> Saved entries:
╭──

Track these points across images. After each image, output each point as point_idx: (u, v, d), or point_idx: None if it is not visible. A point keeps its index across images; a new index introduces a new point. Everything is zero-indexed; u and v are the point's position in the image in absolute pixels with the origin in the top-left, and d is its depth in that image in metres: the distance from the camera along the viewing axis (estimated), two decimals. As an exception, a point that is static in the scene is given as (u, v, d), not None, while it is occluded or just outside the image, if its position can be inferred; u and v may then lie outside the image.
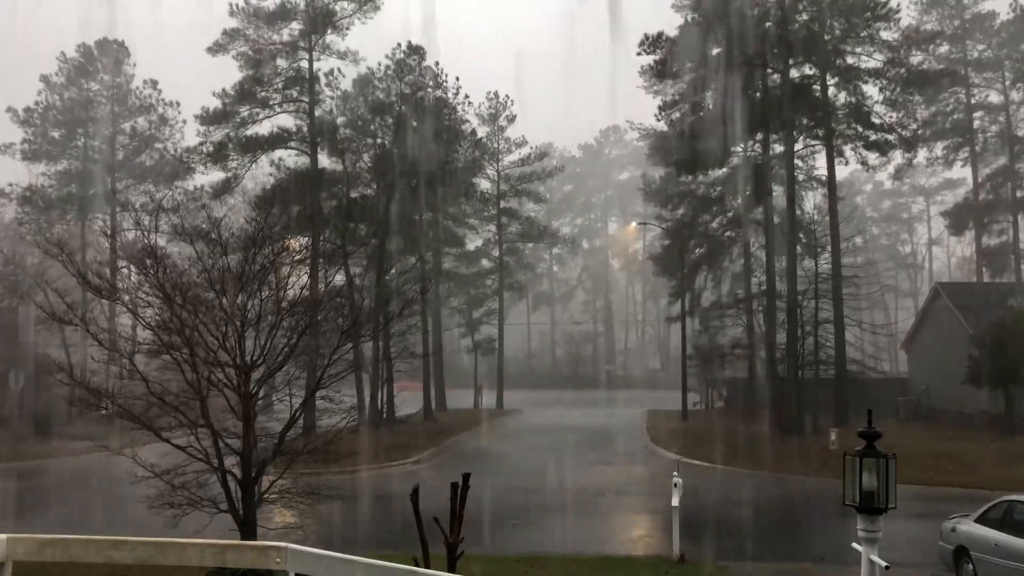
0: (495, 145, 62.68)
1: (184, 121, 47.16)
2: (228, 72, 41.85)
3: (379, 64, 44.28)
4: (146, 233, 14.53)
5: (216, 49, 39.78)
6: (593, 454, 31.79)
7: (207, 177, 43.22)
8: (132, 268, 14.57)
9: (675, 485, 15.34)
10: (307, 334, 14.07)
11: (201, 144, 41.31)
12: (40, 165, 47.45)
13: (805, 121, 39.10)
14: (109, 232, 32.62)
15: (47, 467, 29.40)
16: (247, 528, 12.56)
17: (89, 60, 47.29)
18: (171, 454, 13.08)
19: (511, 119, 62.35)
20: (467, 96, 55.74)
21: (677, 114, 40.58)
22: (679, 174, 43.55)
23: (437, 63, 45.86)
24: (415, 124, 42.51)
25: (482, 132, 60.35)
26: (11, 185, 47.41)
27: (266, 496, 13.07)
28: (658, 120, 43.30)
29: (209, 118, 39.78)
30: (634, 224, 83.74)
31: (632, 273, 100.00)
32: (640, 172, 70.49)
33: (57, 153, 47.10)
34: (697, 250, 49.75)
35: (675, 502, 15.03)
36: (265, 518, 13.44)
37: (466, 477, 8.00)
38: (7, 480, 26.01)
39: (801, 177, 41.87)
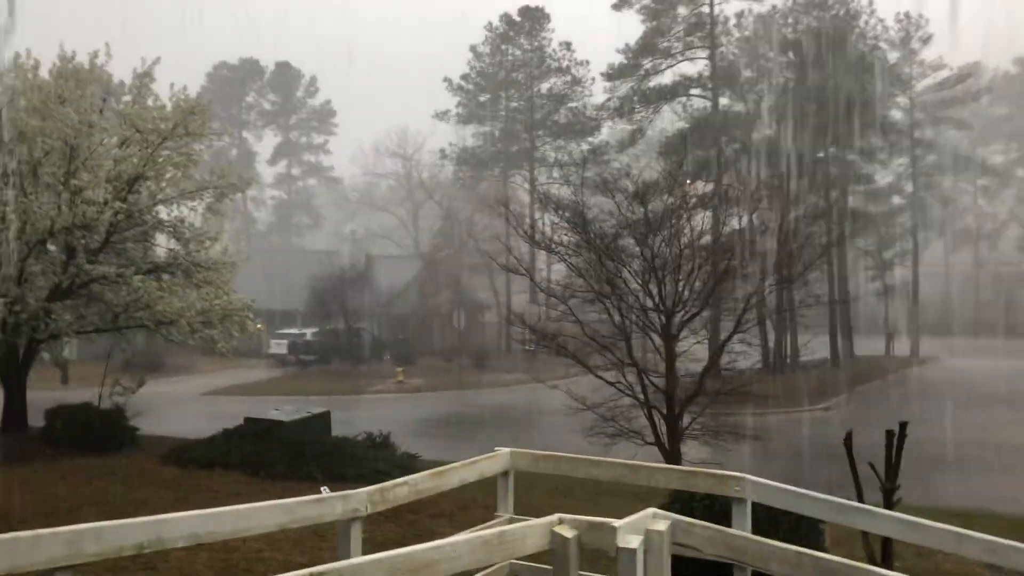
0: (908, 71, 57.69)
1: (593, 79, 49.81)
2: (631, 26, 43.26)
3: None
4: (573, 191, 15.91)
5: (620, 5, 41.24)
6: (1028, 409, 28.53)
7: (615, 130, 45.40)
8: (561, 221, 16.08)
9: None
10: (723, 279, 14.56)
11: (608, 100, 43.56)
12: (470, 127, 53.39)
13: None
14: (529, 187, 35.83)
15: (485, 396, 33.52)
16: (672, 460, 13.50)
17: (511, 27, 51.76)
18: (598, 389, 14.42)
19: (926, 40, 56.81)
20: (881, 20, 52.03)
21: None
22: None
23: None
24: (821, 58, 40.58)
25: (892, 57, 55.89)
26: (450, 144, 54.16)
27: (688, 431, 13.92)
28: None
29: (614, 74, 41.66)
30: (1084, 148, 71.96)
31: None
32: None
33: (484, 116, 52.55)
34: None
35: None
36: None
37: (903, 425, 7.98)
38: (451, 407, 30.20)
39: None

╰──
╭──

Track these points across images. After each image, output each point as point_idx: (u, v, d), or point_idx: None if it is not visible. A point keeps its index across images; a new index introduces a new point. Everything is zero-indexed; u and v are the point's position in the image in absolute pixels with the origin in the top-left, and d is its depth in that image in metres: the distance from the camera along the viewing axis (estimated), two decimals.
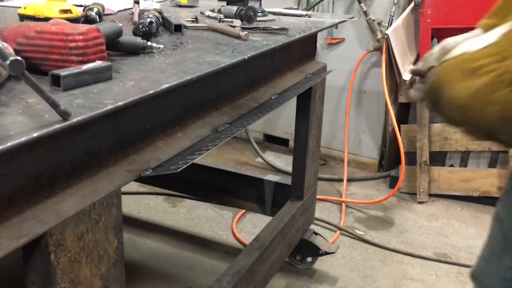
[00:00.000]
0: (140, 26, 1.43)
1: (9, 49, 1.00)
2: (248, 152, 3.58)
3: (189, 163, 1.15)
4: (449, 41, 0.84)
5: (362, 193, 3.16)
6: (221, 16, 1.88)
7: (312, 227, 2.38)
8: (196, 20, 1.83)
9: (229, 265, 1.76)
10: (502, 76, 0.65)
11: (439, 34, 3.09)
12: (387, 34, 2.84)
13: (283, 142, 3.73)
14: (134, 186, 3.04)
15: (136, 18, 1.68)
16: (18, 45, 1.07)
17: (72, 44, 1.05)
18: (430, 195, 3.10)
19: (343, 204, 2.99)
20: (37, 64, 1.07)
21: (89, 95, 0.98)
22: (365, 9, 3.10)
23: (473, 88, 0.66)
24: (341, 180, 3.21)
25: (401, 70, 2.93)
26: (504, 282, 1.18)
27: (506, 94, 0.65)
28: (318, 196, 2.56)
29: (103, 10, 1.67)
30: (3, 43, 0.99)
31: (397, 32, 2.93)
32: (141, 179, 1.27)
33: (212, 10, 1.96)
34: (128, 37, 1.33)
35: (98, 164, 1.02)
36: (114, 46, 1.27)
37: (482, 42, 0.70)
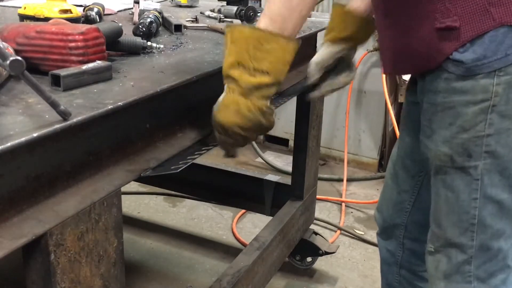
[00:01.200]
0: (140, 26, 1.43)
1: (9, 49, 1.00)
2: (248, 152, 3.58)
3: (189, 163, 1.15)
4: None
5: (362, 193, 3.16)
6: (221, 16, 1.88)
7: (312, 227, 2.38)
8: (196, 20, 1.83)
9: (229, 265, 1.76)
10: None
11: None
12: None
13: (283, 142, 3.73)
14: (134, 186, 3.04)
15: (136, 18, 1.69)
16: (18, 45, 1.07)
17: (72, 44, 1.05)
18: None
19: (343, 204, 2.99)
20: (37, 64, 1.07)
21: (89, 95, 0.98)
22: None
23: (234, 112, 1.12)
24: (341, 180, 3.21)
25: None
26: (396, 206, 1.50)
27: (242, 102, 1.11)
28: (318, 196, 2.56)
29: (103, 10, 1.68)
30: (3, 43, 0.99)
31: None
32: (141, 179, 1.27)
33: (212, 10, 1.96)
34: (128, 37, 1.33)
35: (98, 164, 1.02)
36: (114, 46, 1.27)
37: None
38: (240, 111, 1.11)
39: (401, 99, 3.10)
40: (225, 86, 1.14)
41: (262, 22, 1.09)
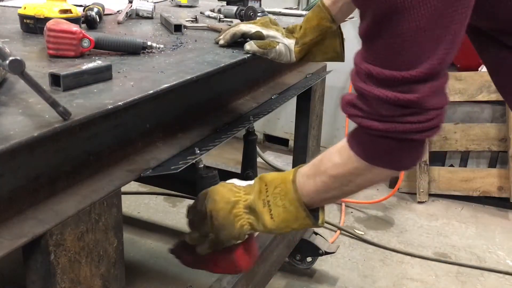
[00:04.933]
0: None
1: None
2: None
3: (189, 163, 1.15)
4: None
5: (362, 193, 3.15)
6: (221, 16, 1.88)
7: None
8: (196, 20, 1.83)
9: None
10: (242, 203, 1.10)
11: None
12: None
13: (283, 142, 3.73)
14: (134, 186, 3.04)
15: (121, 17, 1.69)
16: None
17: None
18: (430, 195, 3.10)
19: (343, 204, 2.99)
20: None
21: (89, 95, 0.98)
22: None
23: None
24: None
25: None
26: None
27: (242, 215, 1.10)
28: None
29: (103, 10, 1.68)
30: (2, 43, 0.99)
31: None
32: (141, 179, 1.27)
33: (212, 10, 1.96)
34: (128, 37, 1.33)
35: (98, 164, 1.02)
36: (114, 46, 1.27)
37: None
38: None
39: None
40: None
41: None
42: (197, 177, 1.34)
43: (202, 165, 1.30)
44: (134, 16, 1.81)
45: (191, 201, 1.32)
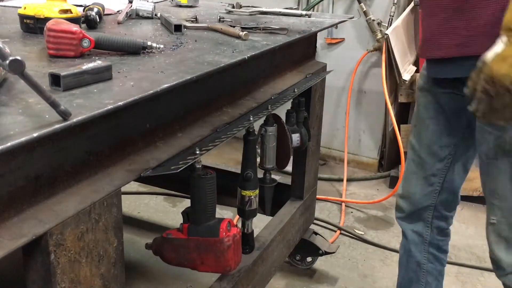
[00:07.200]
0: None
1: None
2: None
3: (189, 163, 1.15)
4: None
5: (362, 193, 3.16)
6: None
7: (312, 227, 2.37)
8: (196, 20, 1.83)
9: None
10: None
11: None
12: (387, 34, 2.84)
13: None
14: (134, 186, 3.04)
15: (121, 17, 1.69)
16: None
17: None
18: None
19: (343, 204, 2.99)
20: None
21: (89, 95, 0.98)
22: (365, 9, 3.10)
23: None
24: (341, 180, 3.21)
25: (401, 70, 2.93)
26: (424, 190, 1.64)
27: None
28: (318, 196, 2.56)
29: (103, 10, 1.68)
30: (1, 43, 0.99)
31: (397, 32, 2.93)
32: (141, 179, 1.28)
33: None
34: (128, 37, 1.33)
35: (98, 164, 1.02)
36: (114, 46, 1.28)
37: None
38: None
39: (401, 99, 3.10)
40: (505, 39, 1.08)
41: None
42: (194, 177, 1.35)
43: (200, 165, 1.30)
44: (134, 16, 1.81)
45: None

╰──

> Assignment: Every line that holds the word "viewing" should be copied from the records above.

> Task output:
Track these points across images. After each image, output each point as point_idx: (u, v, d), or point_idx: None if it is not visible. A point keeps its index across images; a new index introduces a new point. Everything is zero-indexed; u and v are the point's position in the image in absolute pixels with the origin in the top-left, and d is its depth in that image in metres: the distance from the camera along the viewing axis (estimated), two decimals. As an exception, a point that is static in the scene is given as (u, v, d), not None, while it is occluded or just outside the image, if its position can be inferred; u and v may then lie outside the image.
Track these points across images. After each image, output each point as point_idx: (u, v, d), or point_idx: None if it is not visible. A point keeps its index across images; a new index introduces a new point. Everything is zero-indexed; u and v are the point's position in the image in absolute pixels with the origin in the top-left, and d is its depth in that image in metres: the distance from the camera along the viewing axis (estimated), two decimals.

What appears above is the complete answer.